● EXERCISE INSTRUCTIONS: Of the records that follow, copy only the lines from the line containing "Now that you" to the line containing "### Extension", both included, exactly as written.

BEGIN

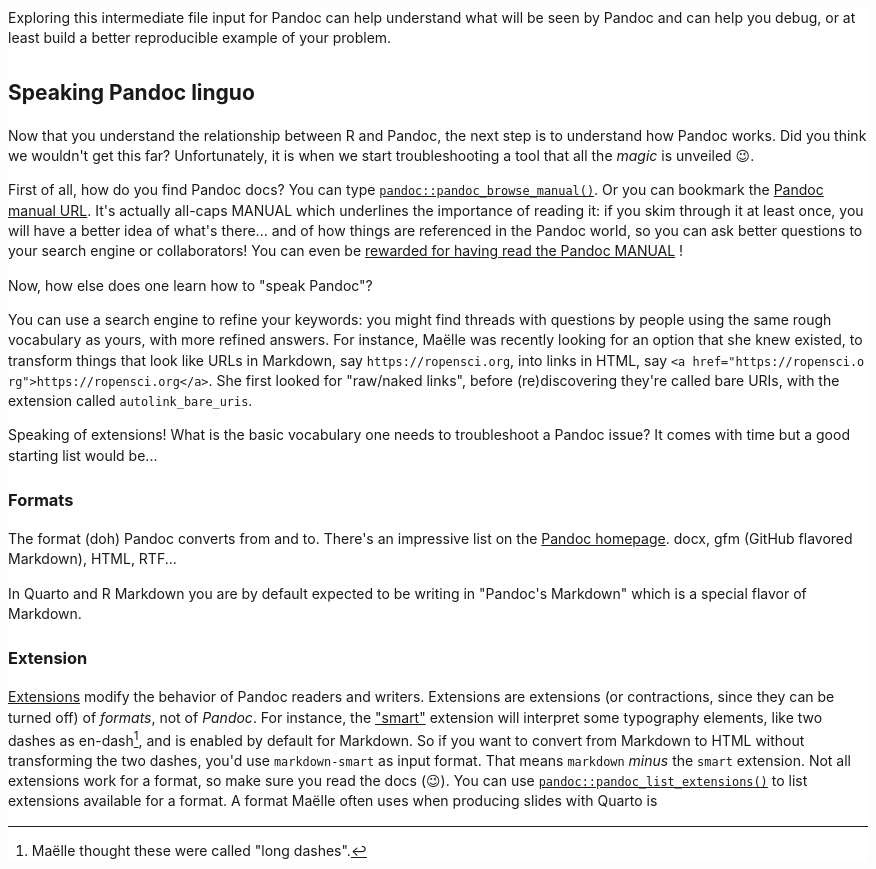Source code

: Exploring this intermediate file input for Pandoc can help understand what will be seen by Pandoc and can help you debug, or at least build a better reproducible example of your problem.

## Speaking Pandoc linguo

Now that you understand the relationship between R and Pandoc, the next step is to understand how Pandoc works.
Did you think we wouldn't get this far?
Unfortunately, it is when we start troubleshooting a tool that all the *magic* is unveiled 😉.

First of all, how do you find Pandoc docs?
You can type [`pandoc::pandoc_browse_manual()`](https://cderv.github.io/pandoc/reference/pandoc_browse_manual.html).
Or you can bookmark the [Pandoc manual URL](https://pandoc.org/MANUAL.html).
It's actually all-caps MANUAL which underlines the importance of reading it: if you skim through it at least once, you will have a better idea of what's there... and of how things are referenced in the Pandoc world, so you can ask better questions to your search engine or collaborators!
You can even be [rewarded for having read the Pandoc MANUAL](https://yihui.org/en/2017/11/thanks-tj-mahr/) !

Now, how else does one learn how to "speak Pandoc"?

You can use a search engine to refine your keywords: you might find threads with questions by people using the same rough vocabulary as yours, with more refined answers.
For instance, Maëlle was recently looking for an option that she knew existed, to transform things that look like URLs in Markdown, say `https://ropensci.org`, into links in HTML, say `<a href="https://ropensci.org">https://ropensci.org</a>`.
She first looked for "raw/naked links", before (re)discovering they're called bare URIs, with the extension called `autolink_bare_uris`.

Speaking of extensions!
What is the basic vocabulary one needs to troubleshoot a Pandoc issue?
It comes with time but a good starting list would be...

### Formats

The format (doh) Pandoc converts from and to.
There's an impressive list on the [Pandoc homepage](https://pandoc.org/).
docx, gfm (GitHub flavored Markdown), HTML, RTF...

In Quarto and R Markdown you are by default expected to be writing in "Pandoc's Markdown" which is a special flavor of Markdown.

### Extension

[Extensions](https://pandoc.org/MANUAL.html#extensions) modify the behavior of Pandoc readers and writers.
Extensions are extensions (or contractions, since they can be turned off) of *formats*, not of *Pandoc*.
For instance, the ["smart"](https://pandoc.org/MANUAL.html#extension-smart) extension will interpret some typography elements, like two dashes as en-dash[^4], and is enabled by default for Markdown. 
So if you want to convert from Markdown to HTML without transforming the two dashes, you'd use `markdown-smart` as input format. 
That means `markdown` *minus* the `smart` extension.
Not all extensions work for a format, so make sure you read the docs (😉). You can use [`pandoc::pandoc_list_extensions()`](https://cderv.github.io/pandoc/reference/pandoc_list_extensions.html) to list extensions available for a format.
A format Maëlle often uses when producing slides with Quarto is


[^1]: If you want to read examples of troubleshooting, see this [rmarkdown issue](https://github.com/rstudio/rmarkdown/issues/2437) and the corresponding [Pandoc issue](https://github.com/jgm/pandoc/issues/8499); or this [Pandoc issue](https://github.com/jgm/pandoc/issues/7352).
[^2]: The R package pandoc is quite a recent development <https://github.com/cderv/pandoc>, and provides access to the Pandoc CLI from R.
[^4]: Maëlle thought these were called "long dashes".
[^hugo]: Also note that because the Hugo settings for ropensci.org means emojis strings are converted [even in code](https://github.com/gohugoio/hugo/issues/7332), the example didn't exactly work so we added an invisible whitespace.
[^5]: By the way, this is what Quarto leverages internally so that YAML options from document can be passed to Pandoc.
[^6]: That's also a strategy one can use with Hugo when building a static website!
[^7]: Although this might might make workflows feel like [The Incredible Machine](https://en.wikipedia.org/wiki/The_Incredible_Machine_(video_game)).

END

● RESPONSE TO THE TASK:
Now that you understand the relationship between R and Pandoc, the next step is to understand how Pandoc works.
Did you think we wouldn't get this far?
Unfortunately, it is when we start troubleshooting a tool that all the *magic* is unveiled 😉.

First of all, how do you find Pandoc docs?
You can type [`pandoc::pandoc_browse_manual()`](https://cderv.github.io/pandoc/reference/pandoc_browse_manual.html).
Or you can bookmark the [Pandoc manual URL](https://pandoc.org/MANUAL.html).
It's actually all-caps MANUAL which underlines the importance of reading it: if you skim through it at least once, you will have a better idea of what's there... and of how things are referenced in the Pandoc world, so you can ask better questions to your search engine or collaborators!
You can even be [rewarded for having read the Pandoc MANUAL](https://yihui.org/en/2017/11/thanks-tj-mahr/) !

Now, how else does one learn how to "speak Pandoc"?

You can use a search engine to refine your keywords: you might find threads with questions by people using the same rough vocabulary as yours, with more refined answers.
For instance, Maëlle was recently looking for an option that she knew existed, to transform things that look like URLs in Markdown, say `https://ropensci.org`, into links in HTML, say `<a href="https://ropensci.org">https://ropensci.org</a>`.
She first looked for "raw/naked links", before (re)discovering they're called bare URIs, with the extension called `autolink_bare_uris`.

Speaking of extensions!
What is the basic vocabulary one needs to troubleshoot a Pandoc issue?
It comes with time but a good starting list would be...

### Formats

The format (doh) Pandoc converts from and to.
There's an impressive list on the [Pandoc homepage](https://pandoc.org/).
docx, gfm (GitHub flavored Markdown), HTML, RTF...

In Quarto and R Markdown you are by default expected to be writing in "Pandoc's Markdown" which is a special flavor of Markdown.

### Extension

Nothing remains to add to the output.